Tudor Hubati, local councilor in the Sulina Local Council, former officer in the Border Police.
The general pattern is this: the man from the Delta is the fisherman who fishes, drinks, sleeps and that’s about all he can do. In reality, the Delta involves many more categories of people. Many more categories of people, who live in many ways. Starting from, let’s say, the initial segregation, in which some villages were farmers, other villages were livestock breeders, other villages were fishermen.
Yes, if we take it that way, we have Letea [village], which dealt with agriculture, Rosetti, which dealt with livestock breeding and Periprava, Caraorman, Sfântu Gheorghe, which dealt mainly with fishing.
Then there is Sulina, which was practically the industrialized city in the Delta.

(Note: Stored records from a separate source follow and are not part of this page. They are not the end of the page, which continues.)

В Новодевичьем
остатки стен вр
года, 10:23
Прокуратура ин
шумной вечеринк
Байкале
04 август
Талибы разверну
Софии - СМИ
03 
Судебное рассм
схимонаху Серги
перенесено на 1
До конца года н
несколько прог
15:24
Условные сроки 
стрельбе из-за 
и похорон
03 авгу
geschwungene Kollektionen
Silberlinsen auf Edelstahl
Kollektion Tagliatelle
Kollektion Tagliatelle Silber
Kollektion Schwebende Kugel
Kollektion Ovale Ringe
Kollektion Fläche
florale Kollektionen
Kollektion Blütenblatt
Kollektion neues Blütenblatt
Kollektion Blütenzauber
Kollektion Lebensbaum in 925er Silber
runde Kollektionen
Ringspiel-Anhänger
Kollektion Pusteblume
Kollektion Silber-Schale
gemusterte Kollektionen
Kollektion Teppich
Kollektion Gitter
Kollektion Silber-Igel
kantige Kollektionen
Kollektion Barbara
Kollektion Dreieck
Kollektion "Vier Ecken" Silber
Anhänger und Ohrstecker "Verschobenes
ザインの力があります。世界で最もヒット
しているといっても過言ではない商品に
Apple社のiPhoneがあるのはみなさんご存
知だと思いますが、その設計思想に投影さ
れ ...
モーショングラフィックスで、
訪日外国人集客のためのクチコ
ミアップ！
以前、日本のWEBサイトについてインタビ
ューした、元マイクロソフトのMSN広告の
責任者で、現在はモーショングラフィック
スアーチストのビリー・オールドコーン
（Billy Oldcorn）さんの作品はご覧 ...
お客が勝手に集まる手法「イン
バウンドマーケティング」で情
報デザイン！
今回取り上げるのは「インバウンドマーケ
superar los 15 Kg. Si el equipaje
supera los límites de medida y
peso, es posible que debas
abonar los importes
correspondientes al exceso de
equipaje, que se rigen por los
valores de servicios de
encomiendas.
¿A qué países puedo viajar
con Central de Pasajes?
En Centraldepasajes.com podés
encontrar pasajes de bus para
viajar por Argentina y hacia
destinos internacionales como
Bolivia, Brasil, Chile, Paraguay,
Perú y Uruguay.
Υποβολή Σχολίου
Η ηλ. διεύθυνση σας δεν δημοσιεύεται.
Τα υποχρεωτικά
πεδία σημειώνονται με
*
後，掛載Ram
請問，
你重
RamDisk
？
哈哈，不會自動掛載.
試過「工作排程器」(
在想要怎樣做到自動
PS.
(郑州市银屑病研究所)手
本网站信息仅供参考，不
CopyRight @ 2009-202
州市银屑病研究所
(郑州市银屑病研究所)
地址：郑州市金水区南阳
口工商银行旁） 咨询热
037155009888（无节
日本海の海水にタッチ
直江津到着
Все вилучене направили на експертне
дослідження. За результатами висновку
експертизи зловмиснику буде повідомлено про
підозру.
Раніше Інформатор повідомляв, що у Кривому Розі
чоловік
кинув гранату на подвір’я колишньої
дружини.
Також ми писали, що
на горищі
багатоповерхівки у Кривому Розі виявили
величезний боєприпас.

And here things are a bit more complex and different, because here we are not talking about the traditional population or the historical population of the Delta, but about an amalgam of nationalities and not only, nationalities and people from various regions of Romania, who came here, lived here for about 30-40 years, took over part of the culture and traditions of the Delta and did something else.
Sulina is something else than what the traditional Delta is and this is also related to the specifics of industrialization. The people of Sulina started fishing and tourism later than those in the rest of the Delta. They were people with jobs, they were people who were engaged in other activities, so when the fishing wave came, it found them in a different state.